If smart machines and AI agents are meant to support human goals, how might we help them better understand human needs and behaviors? UC Berkeley professor and AI scientist Anca Dragan suggests we need a more human-centered approach in our algorithms:

Though we’re building these agents to help and support humans, we haven’t been very good at telling these agents how humans actually factor in. We make them treat people like any other part of the world. For instance, autonomous cars treat pedestrians, human-driven vehicles, rolling balls, and plastic bags blowing down the street as moving obstacles to be avoided. But people are not just a regular part of the world. They are people! And as people (unlike balls or plastic bags), they act according to decisions that they make. AI agents need to explicitly understand and account for these decisions in order for them to actually do well. […]

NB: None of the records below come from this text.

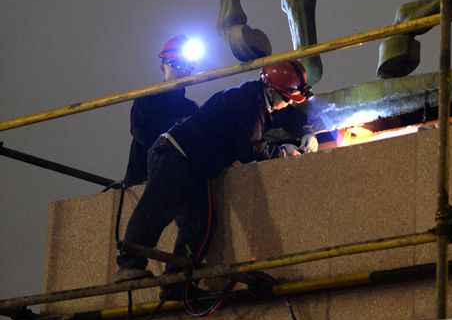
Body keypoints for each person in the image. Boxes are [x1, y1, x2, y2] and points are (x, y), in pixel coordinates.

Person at [114, 60, 317, 296]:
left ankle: (176, 283)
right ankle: (129, 266)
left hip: (194, 165)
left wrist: (307, 132)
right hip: (174, 153)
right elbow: (250, 147)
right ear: (271, 90)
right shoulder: (247, 101)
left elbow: (290, 117)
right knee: (157, 208)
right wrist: (281, 152)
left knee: (199, 224)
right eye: (287, 98)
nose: (288, 103)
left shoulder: (262, 103)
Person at [123, 35, 199, 186]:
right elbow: (143, 133)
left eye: (188, 65)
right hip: (144, 180)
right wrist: (182, 128)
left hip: (182, 180)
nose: (183, 69)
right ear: (163, 68)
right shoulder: (147, 98)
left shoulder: (191, 108)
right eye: (176, 64)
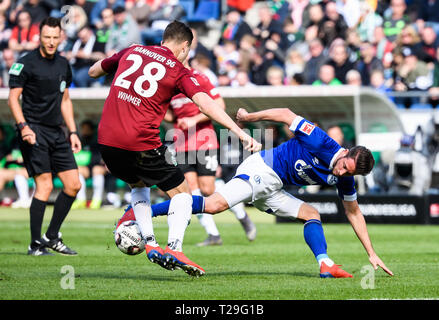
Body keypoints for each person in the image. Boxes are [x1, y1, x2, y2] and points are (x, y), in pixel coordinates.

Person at [88, 21, 261, 277]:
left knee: (138, 185)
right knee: (182, 192)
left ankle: (150, 244)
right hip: (140, 141)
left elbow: (93, 71)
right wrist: (238, 132)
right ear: (184, 46)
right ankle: (175, 248)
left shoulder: (132, 50)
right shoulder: (179, 71)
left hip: (107, 141)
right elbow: (208, 105)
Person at [144, 107, 394, 278]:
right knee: (213, 205)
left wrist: (371, 253)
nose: (341, 174)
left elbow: (354, 212)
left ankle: (325, 264)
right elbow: (286, 114)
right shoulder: (323, 142)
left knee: (311, 214)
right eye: (344, 167)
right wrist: (249, 117)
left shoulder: (346, 179)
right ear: (345, 152)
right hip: (262, 168)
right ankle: (142, 214)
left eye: (348, 174)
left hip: (274, 187)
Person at [8, 17, 82, 256]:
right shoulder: (25, 63)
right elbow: (13, 98)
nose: (51, 42)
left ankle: (51, 236)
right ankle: (34, 244)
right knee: (45, 185)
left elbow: (66, 100)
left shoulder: (63, 64)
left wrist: (72, 131)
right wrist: (23, 127)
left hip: (57, 131)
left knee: (73, 185)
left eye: (55, 37)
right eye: (46, 37)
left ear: (61, 37)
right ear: (39, 37)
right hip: (34, 129)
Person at [164, 57, 256, 246]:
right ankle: (213, 234)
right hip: (181, 142)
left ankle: (241, 214)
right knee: (190, 189)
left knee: (208, 189)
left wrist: (192, 120)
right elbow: (172, 114)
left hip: (204, 140)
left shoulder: (199, 78)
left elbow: (218, 105)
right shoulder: (170, 84)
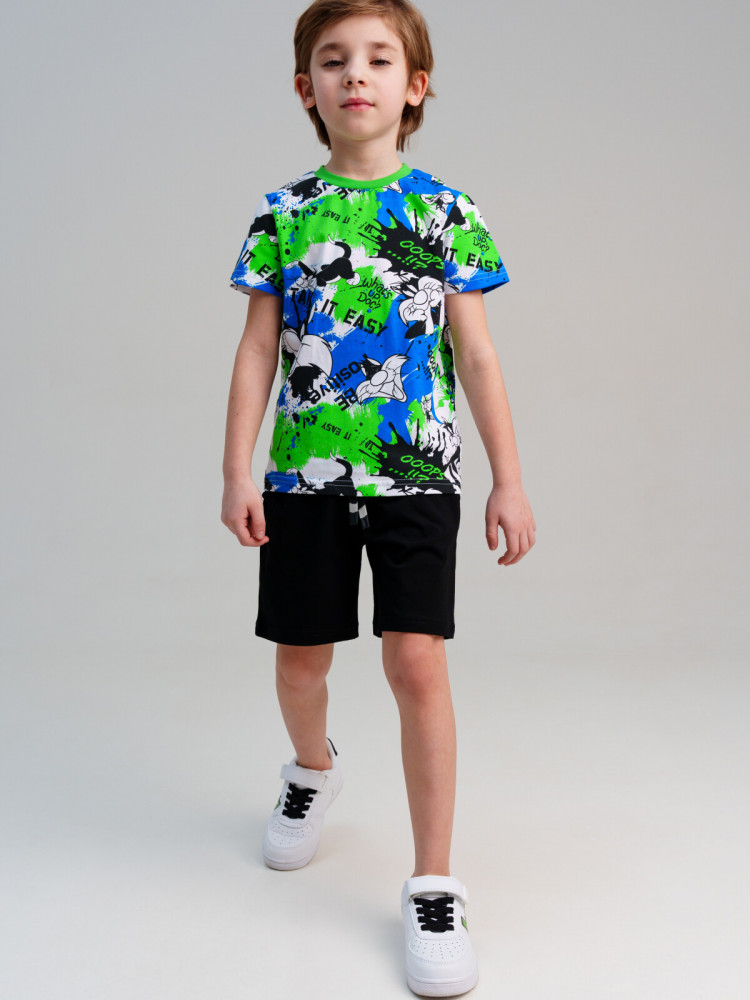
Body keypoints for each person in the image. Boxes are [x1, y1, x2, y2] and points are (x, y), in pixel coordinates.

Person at [221, 0, 535, 994]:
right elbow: (257, 350)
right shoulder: (282, 211)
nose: (355, 74)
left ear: (415, 85)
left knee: (417, 664)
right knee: (300, 662)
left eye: (378, 59)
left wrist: (509, 477)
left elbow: (476, 354)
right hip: (304, 476)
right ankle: (312, 769)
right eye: (333, 60)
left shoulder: (446, 210)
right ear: (305, 88)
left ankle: (433, 881)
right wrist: (237, 470)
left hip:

How do we tell a robot what it should strive to achieve? As researchers, we assume we’ll just be able to write a suitable reward function for a given problem. This leads to unexpected side effects, though, as the agent gets better at optimizing for the reward function, especially if the reward function doesn’t fully account for the needs of the people the robot is helping. What we really want is for these agents to optimize for whatever is best for people. To do this, we can’t have a single AI researcher designate a reward function ahead of time and take that for granted. Instead, the agent needs to work interactively with people to figure out what the right reward function is. […]

Supporting people is not an after-fix for AI, it’s the goal. To do this well, I believe this next generation should be more diverse than the current one. I actually wonder to what extent it was the lack of diversity in mindsets and backgrounds that got us on a non-human-centered track for AI in the first place.